Early College High Schools: Early Recruitment and Selection Strategies (2005)
By June 2004, more than 20 schools opened their doors as, or began their transformation into, Early College High Schools (ECHSs). The Bill & Melinda Gates Foundation supported these schools, at least in part, through the Early College High School Initiative (ECHSI). The main goal of this initiative is to give students the opportunity to complete high school and two years of college credit in a compressed timeframe and at public expense.
A unique aspect of the ECHSI is its target population. Many high schools offer college credit to academically advanced students, and many colleges support programs that allow gifted students to pursue a high school and college degree simultaneously. ECHSI intends to extend these kinds of opportunities to students from groups that are traditionally underserved and underrepresented in higher education. According to the ECHSI core principles document:
[The] small school being created through this initiative will focus on low-income students—those for whom a smooth transition into post-secondary education is now problematic. These include students who are highly motivated but have not received the academic preparation necessary to meet high school standards, students who are English language learners, students whose family obligations keep them at home, and students for whom the cost of college is prohibitive.

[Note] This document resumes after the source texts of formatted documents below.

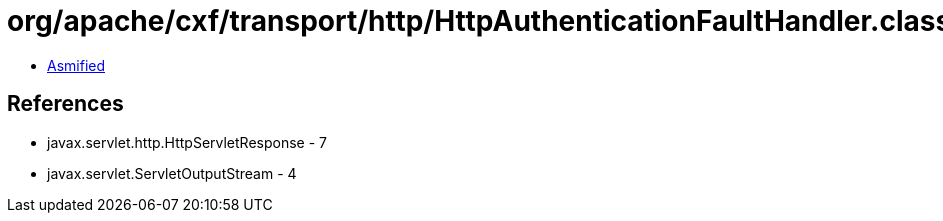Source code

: = org/apache/cxf/transport/http/HttpAuthenticationFaultHandler.class

 - link:HttpAuthenticationFaultHandler-asmified.java[Asmified]

== References

 - javax.servlet.http.HttpServletResponse - 7
 - javax.servlet.ServletOutputStream - 4

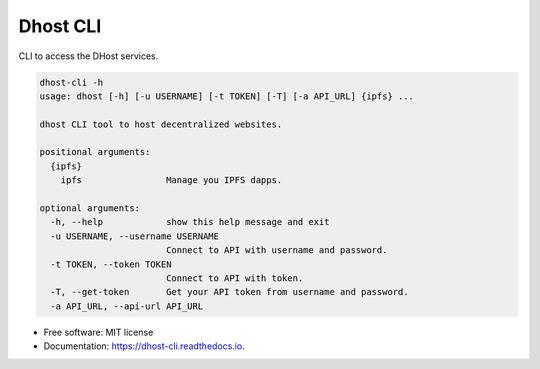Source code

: =========
Dhost CLI
=========


.. image:: https://img.shields.io/pypi/v/dhost-cli.svg
        :target: https://pypi.python.org/pypi/dhost-cli

.. image:: https://img.shields.io/travis/2O4/dhost-cli.svg
        :target: https://travis-ci.com/2O4/dhost-cli

.. image:: https://readthedocs.org/projects/dhost-cli/badge/?version=latest
        :target: https://dhost-cli.readthedocs.io/en/latest/?version=latest
        :alt: Documentation Status


.. image:: https://pyup.io/repos/github/2O4/dhost-cli/shield.svg
     :target: https://pyup.io/repos/github/2O4/dhost-cli/
     :alt: Updates


CLI to access the DHost services.

.. code-block::
   pip install dhost-cli

.. code-block::

    dhost-cli -h
    usage: dhost [-h] [-u USERNAME] [-t TOKEN] [-T] [-a API_URL] {ipfs} ...

    dhost CLI tool to host decentralized websites.

    positional arguments:
      {ipfs}
        ipfs                Manage you IPFS dapps.

    optional arguments:
      -h, --help            show this help message and exit
      -u USERNAME, --username USERNAME
                            Connect to API with username and password.
      -t TOKEN, --token TOKEN
                            Connect to API with token.
      -T, --get-token       Get your API token from username and password.
      -a API_URL, --api-url API_URL

* Free software: MIT license
* Documentation: https://dhost-cli.readthedocs.io.
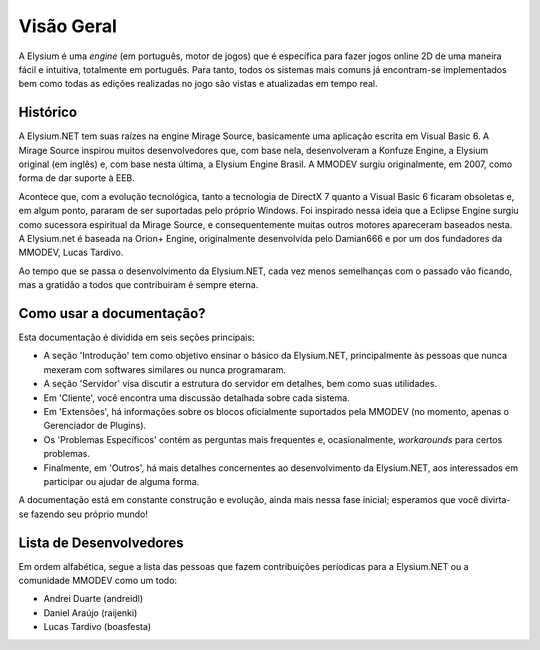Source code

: .. _overview:

Visão Geral
==========================

A Elysium é uma *engine* (em português, motor de jogos) que é específica para fazer jogos online 2D de uma maneira fácil e intuitiva, totalmente em português. Para tanto, todos os sistemas mais comuns já encontram-se implementados bem como todas as edições realizadas no jogo são vistas e atualizadas em tempo real.

Histórico
###################
A Elysium.NET tem suas raízes na engine Mirage Source, basicamente uma aplicação escrita em Visual Basic 6. A Mirage Source inspirou muitos desenvolvedores que, com base nela, desenvolveram a Konfuze Engine, a Elysium original (em inglês) e, com base nesta última, a Elysium Engine Brasil. A MMODEV surgiu originalmente, em 2007, como forma de dar suporte à EEB.

Acontece que, com a evolução tecnológica, tanto a tecnologia de DirectX 7 quanto a Visual Basic 6 ficaram obsoletas e, em algum ponto, pararam de ser suportadas pelo próprio Windows. Foi inspirado nessa ideia que a Eclipse Engine surgiu como sucessora espiritual da Mirage Source, e consequentemente muitas outros motores apareceram baseados nesta. A Elysium.net é baseada na Orion+ Engine, originalmente desenvolvida pelo Damian666 e por um dos fundadores da MMODEV, Lucas Tardivo. 

Ao tempo que se passa o desenvolvimento da Elysium.NET, cada vez menos semelhanças com o passado vão ficando, mas a gratidão a todos que contribuiram é sempre eterna.

Como usar a documentação?
##############################
Esta documentação é dividida em seis seções principais:

* A seção 'Introdução' tem como objetivo ensinar o básico da Elysium.NET, principalmente às pessoas que nunca mexeram com softwares similares ou nunca programaram.
* A seção 'Servidor' visa discutir a estrutura do servidor em detalhes, bem como suas utilidades.
* Em 'Cliente', você encontra uma discussão detalhada sobre cada sistema.
* Em 'Extensões', há informações sobre os blocos oficialmente suportados pela MMODEV (no momento, apenas o Gerenciador de Plugins).
* Os 'Problemas Específicos' contém as perguntas mais frequentes e, ocasionalmente, *workarounds* para certos problemas.
* Finalmente, em 'Outros', há mais detalhes concernentes ao desenvolvimento da Elysium.NET, aos interessados em participar ou ajudar de alguma forma.

A documentação está em constante construção e evolução, ainda mais nessa fase inicial; esperamos que você divirta-se fazendo seu próprio mundo!

Lista de Desenvolvedores
###########################
Em ordem alfabética, segue a lista das pessoas que fazem contribuições períodicas para a Elysium.NET ou a comunidade MMODEV como um todo:

* Andrei Duarte (andreidl)
* Daniel Araújo (raijenki)
* Lucas Tardivo (boasfesta)

 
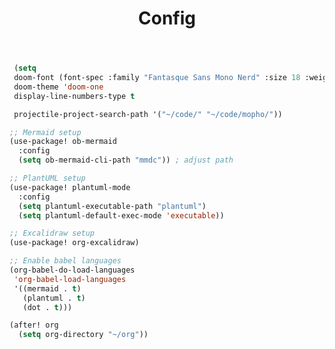 #+title: Config
#+PROPERTY: header-args emacs-lisp :tangle yes

#+BEGIN_SRC emacs-lisp
 (setq
 doom-font (font-spec :family "Fantasque Sans Mono Nerd" :size 18 :weight 'regular)
 doom-theme 'doom-one
 display-line-numbers-type t

 projectile-project-search-path '("~/code/" "~/code/mopho/"))

;; Mermaid setup
(use-package! ob-mermaid
  :config
  (setq ob-mermaid-cli-path "mmdc")) ; adjust path

;; PlantUML setup
(use-package! plantuml-mode
  :config
  (setq plantuml-executable-path "plantuml")
  (setq plantuml-default-exec-mode 'executable))

;; Excalidraw setup
(use-package! org-excalidraw)

;; Enable babel languages
(org-babel-do-load-languages
 'org-babel-load-languages
 '((mermaid . t)
   (plantuml . t)
   (dot . t)))

(after! org
  (setq org-directory "~/org"))

#+END_SRC

#+RESULTS:
: ~/org
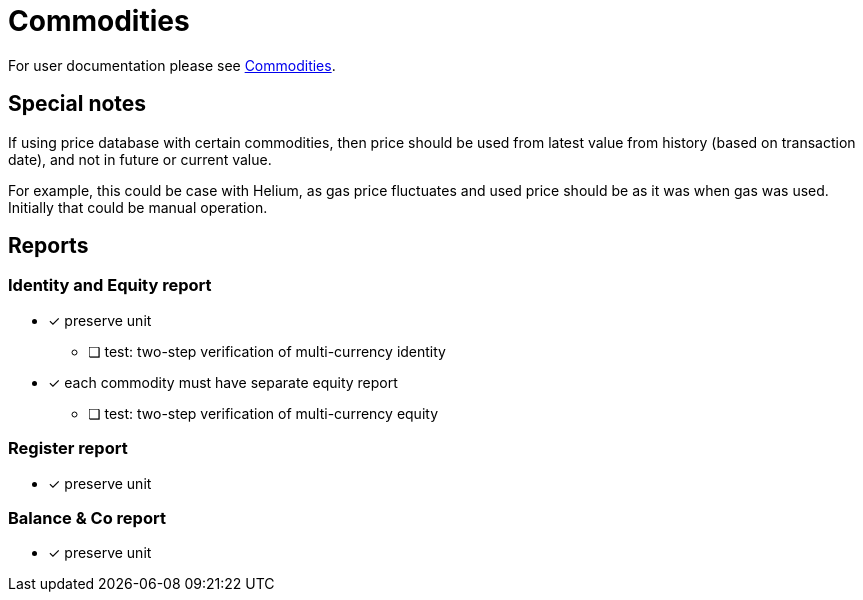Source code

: = Commodities

For user documentation please see link:../../commodities.adoc[Commodities].


== Special notes

If using price database with certain commodities, then price should be used
from latest value from history (based on transaction date),
and not in future or current value.

For example, this could be case with Helium, as gas price fluctuates
and used price should be as it was when gas was used.
Initially that could be manual operation.


== Reports

=== Identity and Equity report

* [x] preserve unit
** [ ] test: two-step verification of multi-currency identity
* [x] each commodity must have separate equity report
** [ ] test: two-step verification of multi-currency equity

=== Register report

* [x] preserve unit

=== Balance & Co report

* [x] preserve unit

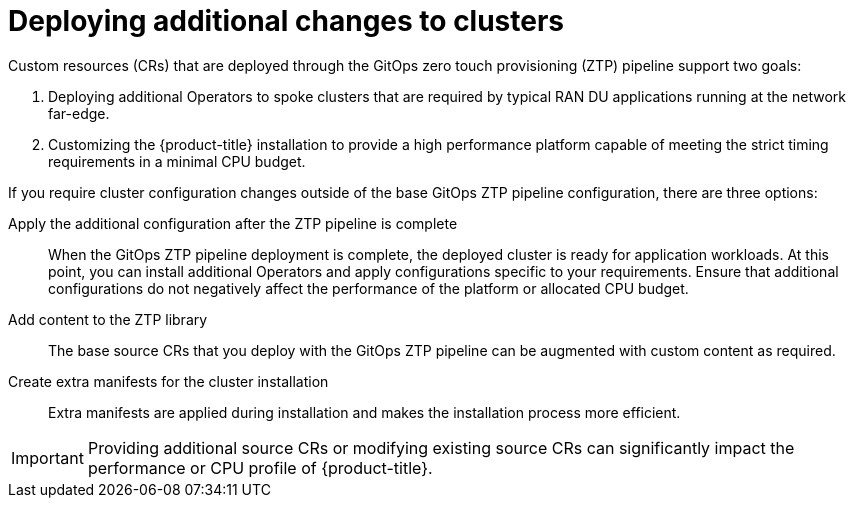 // Module included in the following assemblies:
//
// * scalability_and_performance/ztp-deploying-disconnected.adoc

:_module-type: CONCEPT
[id="ztp-deploying-additional-changes-to-clusters_{context}"]
= Deploying additional changes to clusters

Custom resources (CRs) that are deployed through the GitOps zero touch provisioning (ZTP) pipeline support two goals:

. Deploying additional Operators to spoke clusters that are required by typical RAN DU applications running at the network far-edge.

. Customizing the {product-title} installation to provide a high performance platform capable of meeting the strict timing requirements in a minimal CPU budget.

If you require cluster configuration changes outside of the base GitOps ZTP pipeline configuration, there are three options:

Apply the additional configuration after the ZTP pipeline is complete::

When the GitOps ZTP pipeline deployment is complete, the deployed cluster is ready for application workloads. At this point, you can install additional Operators and apply configurations specific to your requirements. Ensure that additional configurations do not negatively affect the performance of the platform or allocated CPU budget.

Add content to the ZTP library::

The base source CRs that you deploy with the GitOps ZTP pipeline can be augmented with custom content as required.

Create extra manifests for the cluster installation::

Extra manifests are applied during installation and makes the installation process more efficient.

[IMPORTANT]
====
Providing additional source CRs or modifying existing source CRs can significantly impact the performance or CPU profile of {product-title}.
====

In working with these students, the foundation’s goal is to provide an accelerated, rather than remedial, learning environment. The foundation hopes that by exposing traditionally underserved and underrepresented students to college, and supporting them during that exposure, the students will gain both the confidence that they can achieve in college and the security of having up to two years of college credit to build on.
Given that an essential goal of the ECHSI is to educate traditionally underserved students, examining the strategies that each school used to enroll its initial class of students provides an early indicator of the initiative’s implementation success. This paper summarizes the strategies ECHSs have adopted to overcome the initial hurdle of attracting and enrolling the targeted students. Specifically, this paper addresses three main questions about student enrollment:
- What strategies did intermediaries and ECHSs use to recruit students?
- What criteria did intermediaries and ECHSs use to select students?
- To what extent have ECHSs enrolled traditionally underserved students?